On June 2, 1999, United States Senator Robert C. Byrd dedicated the Marshall University Center for Rural Health. Constructed with federal funding secured by Byrd, the Center for Rural Health serves as the base for Marshall's rural medicine outreach programs, which directly affect more than half of West Virginia's counties.
The Center for Rural Health represents a transformation in the supports for rural health care, according to Dr. Charles H. McKown, M.D., dean of Marshall's School of Medicine. "The Robert C. Byrd Center for Rural Health represents for this region a dramatic transition in health care and health services and in the impact the medical profession can make on the health and well-being of communities," he said. "Now we can provide services to address problems in a more integrated and functional manner than ever, ever before, while at the same time continuing to improve our ability to educate new physicians."
"Like so many of Senator Byrd's visionary projects, the Center for Rural Health's impact will steadily increase over time, bringing benefits to future generations as well as our own," McKown added. "The School of Medicine and the people of rural West Virginia deeply appreciate his support for this important project."

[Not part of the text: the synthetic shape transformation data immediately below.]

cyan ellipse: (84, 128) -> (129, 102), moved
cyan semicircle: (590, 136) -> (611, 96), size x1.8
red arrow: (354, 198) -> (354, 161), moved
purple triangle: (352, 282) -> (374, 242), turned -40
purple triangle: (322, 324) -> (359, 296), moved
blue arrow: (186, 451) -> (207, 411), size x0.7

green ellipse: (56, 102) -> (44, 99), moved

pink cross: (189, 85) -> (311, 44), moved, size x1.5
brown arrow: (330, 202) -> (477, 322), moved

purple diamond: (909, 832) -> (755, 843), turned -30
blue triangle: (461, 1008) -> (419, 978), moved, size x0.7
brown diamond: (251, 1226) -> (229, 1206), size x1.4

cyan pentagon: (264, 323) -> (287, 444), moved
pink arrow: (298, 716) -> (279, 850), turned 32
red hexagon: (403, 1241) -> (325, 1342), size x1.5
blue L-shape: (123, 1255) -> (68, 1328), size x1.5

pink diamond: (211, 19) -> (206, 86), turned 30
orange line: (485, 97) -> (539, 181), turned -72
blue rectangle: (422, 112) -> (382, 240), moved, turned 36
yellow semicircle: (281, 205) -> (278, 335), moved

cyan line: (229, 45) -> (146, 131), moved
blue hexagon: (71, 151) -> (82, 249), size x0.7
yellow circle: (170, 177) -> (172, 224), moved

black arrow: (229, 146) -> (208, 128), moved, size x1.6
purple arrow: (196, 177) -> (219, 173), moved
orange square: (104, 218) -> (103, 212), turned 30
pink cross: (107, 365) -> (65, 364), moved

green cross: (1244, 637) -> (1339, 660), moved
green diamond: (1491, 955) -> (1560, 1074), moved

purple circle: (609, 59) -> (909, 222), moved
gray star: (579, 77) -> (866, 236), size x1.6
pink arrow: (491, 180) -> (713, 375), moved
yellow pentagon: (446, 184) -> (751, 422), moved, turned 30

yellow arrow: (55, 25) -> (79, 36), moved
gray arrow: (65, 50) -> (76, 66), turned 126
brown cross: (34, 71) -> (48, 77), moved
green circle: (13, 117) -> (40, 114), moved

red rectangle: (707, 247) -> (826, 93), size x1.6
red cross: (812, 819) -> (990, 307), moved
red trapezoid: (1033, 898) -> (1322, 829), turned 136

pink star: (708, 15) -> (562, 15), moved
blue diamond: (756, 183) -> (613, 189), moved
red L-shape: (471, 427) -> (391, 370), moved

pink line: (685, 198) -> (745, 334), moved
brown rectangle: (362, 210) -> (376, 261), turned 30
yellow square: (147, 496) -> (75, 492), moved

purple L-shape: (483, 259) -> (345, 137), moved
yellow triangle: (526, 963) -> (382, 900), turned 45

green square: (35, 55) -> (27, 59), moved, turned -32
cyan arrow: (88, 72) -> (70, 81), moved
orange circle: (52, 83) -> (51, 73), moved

Major projects underway at the Center for Rural Health include diabetes care, smoking cessation, care for rural elders and rural cancer prevention. The center also houses an ultra-modern learning technology center which will be used to support rural providers, as well as offices for two regional positions of the West Virginia Department of Health: the tobacco control office and the community health promotion/disease prevention specialist. In addition, the center contains an auditorium and teleconferencing center, the health sciences library and administrative offices of the School of Medicine.
Byrd secured $4.5 million in federal funding for the Center for Rural Health, as well as $2.45 million for the University Physicians Center. The two centers make up the Marshall University Medical Center, which is part of the Cabell-Huntington Hospital health sciences campus.